BEGIN Selected extract

SIR - Does the planning department care that Ingleton, as a village, is disappearing due to over-development? They are even building in the conservation area.

When I came to Ingleton, 70 years ago, this was a beautiful little village and look at it now. They are allowing house building anywhere, although they're not building "old people's" houses for Ingleton.

We have lost a very good hotel to more houses. As I write this letter, there are 38 more houses being built on a 'green field' site. They don't care when they block out any one's long-standing view.

I think the planning committee doesn't care anymore about green fields, (although they may make a token gesture and want to keep overgrown pine trees, that are in possible danger of falling, rather than planting more suitable types of tree).

Why won't they listen to us, the people of Ingleton, the forgotten few? Perhaps it's a case of "out of sight, out of mind".

It's a great pity that we are not in the National Park as this would not have happened.

What makes these planners tick?, We're sure they just don't care. We're just as sure that builders also don't care about the local people, just as long as their wallets get fatter. The planners always think they know better than the locals, and that is the reason for writing this letter.

John Clapham

Malt Dubs Close, Ingleton.

SIR - It is quite some years since I visited Ingleton. What a change - and not for the better!

First the entrance from the A65 to Laundry Lane is awful. I was behind four large articulated lorries of the "tipper" kind. What fun - me stuck behind these behemoths with more HGVs waiting.

I ventured up the B6255 to enter the village: No entry! I never saw any signs until then as I was in an HGV sandwich.

Anyway, I eventually got on to the car park. Where was everyone at the community centre? Not a soul in it, what a waste.

Worse to come, no shops save 1 Co-op, 1 newsagents and a sweet shop, yes, I'm sorry a fruit and veg shop. The sweet shop was going to be sold, a bookshop was closing, no shops in the square or the upper village or indeed down Back Gate.

Plenty of rubbish though, dog fouling, empty or part full cans and bottles of alcohol.

The cemetery was vandalised. You have to walk down a steep hill to the toilets if you are not near the centre. Dear me, Ingleton.

I saw a huge mound of earth and, asking a local, she said they were building houses there despite everyone's objections and then she told me that most Ingleton people want the one way system reversed and indeed had sent a petition off, to no avail.

To sum up, few shops, horrid pavements, houses built despite protests, a one way, wrong way system.

Sorry, but I for one will never visit Ingleton again.

I will certainly come to Settle again. Now Settle I cannot complain about. Sure, there are HGVs but there are three crossings.

Mr S Morris,

Brooksby Street,

London N1

SIR - Walking down to my local newsagents in Grassington on Friday, to collect the Craven Herald, I was taken aback to see a bill board outside the shop announcing that "Grassington Taxi may quit under new rules."

Inside the paper I soon found an accompanying article proclaiming that Grassington's sole taxi firm may cease. Reading on I learnt that Mark Stuart-Clarke owner of Horseless Carriage Services may stop offering his private hire service because Craven District council are introducing an additional test for taxi drivers.

For the last 18 months I have been running Grassington Taxis based in the village. My private hire service has been providing a much needed personally run taxi for pensioners, holiday makers and locals looking for a taxi to the airport or peace of mind for a night out without worrying about that extra drink.

END Selected extract
BEGIN Given information

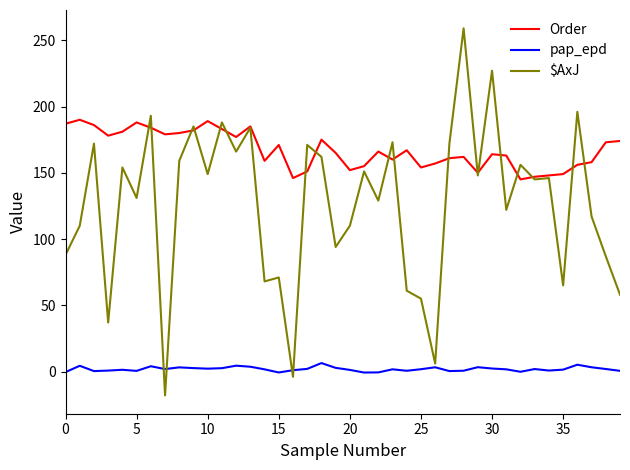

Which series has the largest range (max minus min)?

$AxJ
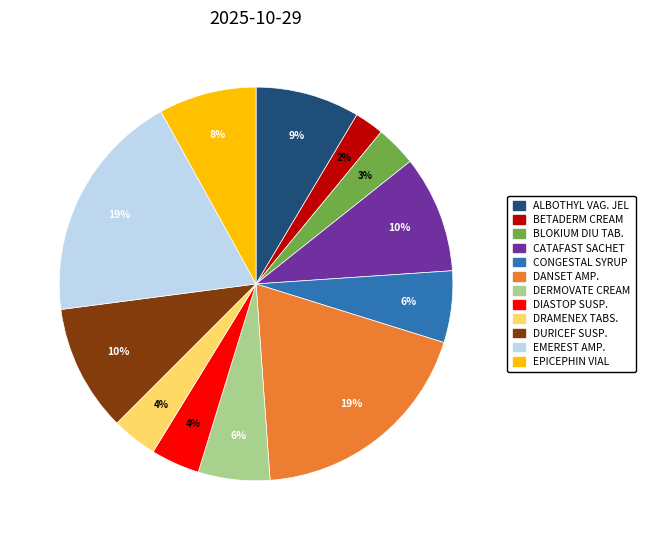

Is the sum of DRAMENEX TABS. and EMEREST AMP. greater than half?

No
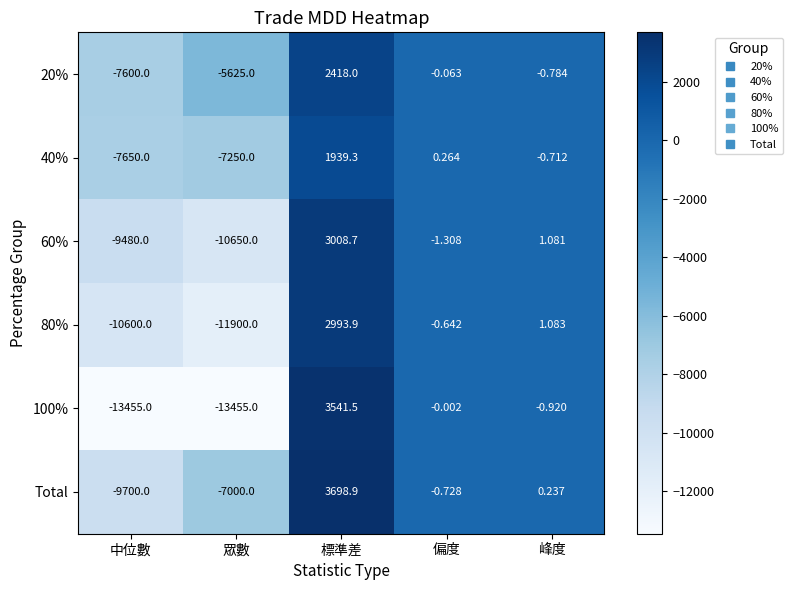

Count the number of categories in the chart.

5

END Given information
BEGIN Given information

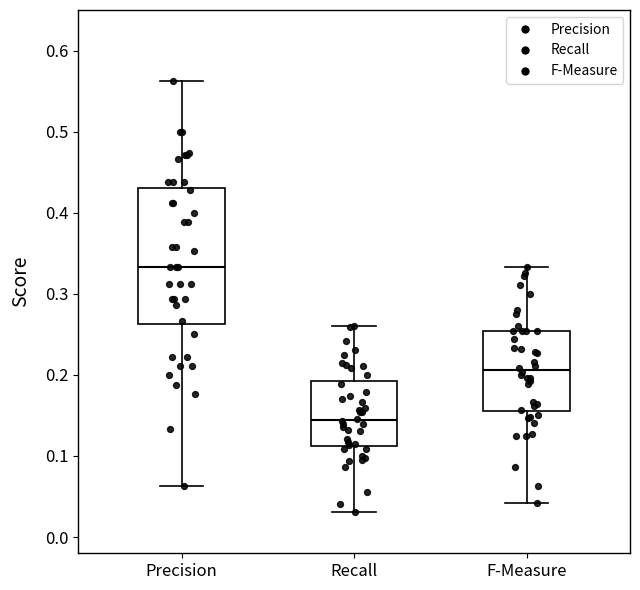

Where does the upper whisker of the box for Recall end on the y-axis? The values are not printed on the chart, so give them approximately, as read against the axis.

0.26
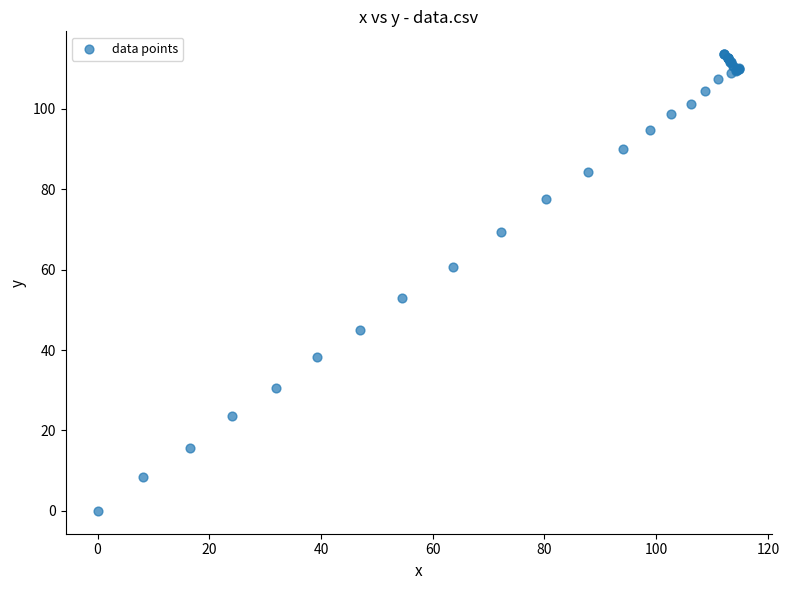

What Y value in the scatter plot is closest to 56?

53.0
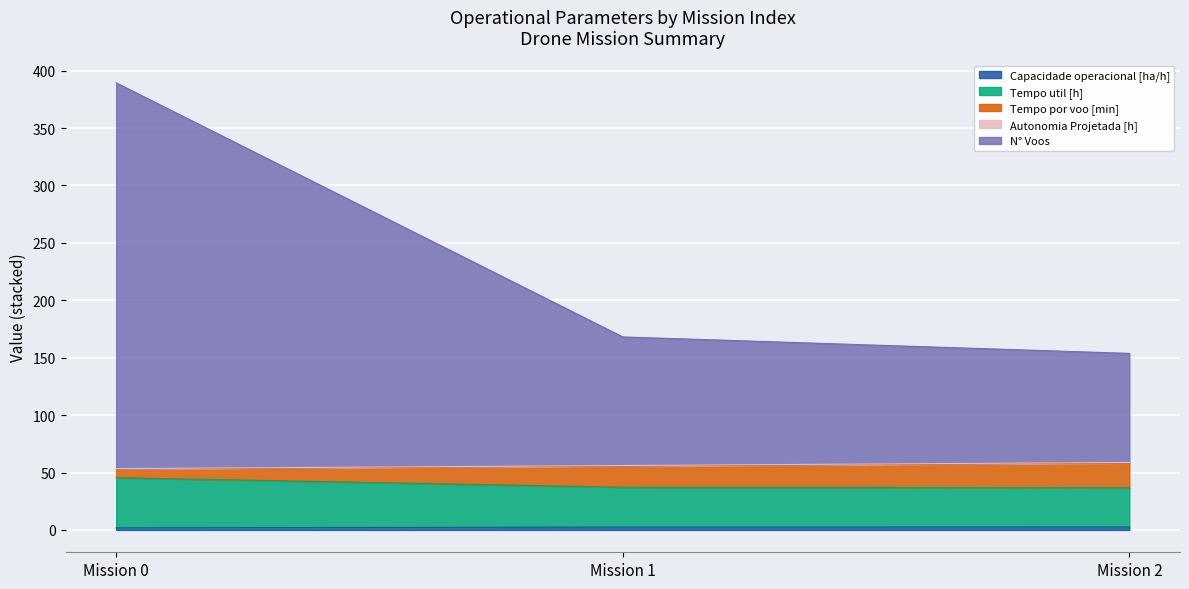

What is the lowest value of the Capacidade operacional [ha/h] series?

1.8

END Given information

To do.
Answer these from the letters page:
(a) How many years ago did the writer from Malt Dubs Close come to Ingleton?
(b) Which place does the visitor from London say they will certainly come to again?
(c) For how long has the last writer been running Grassington Taxis?

Result.
(a) 70 years ago
(b) Settle
(c) The last 18 months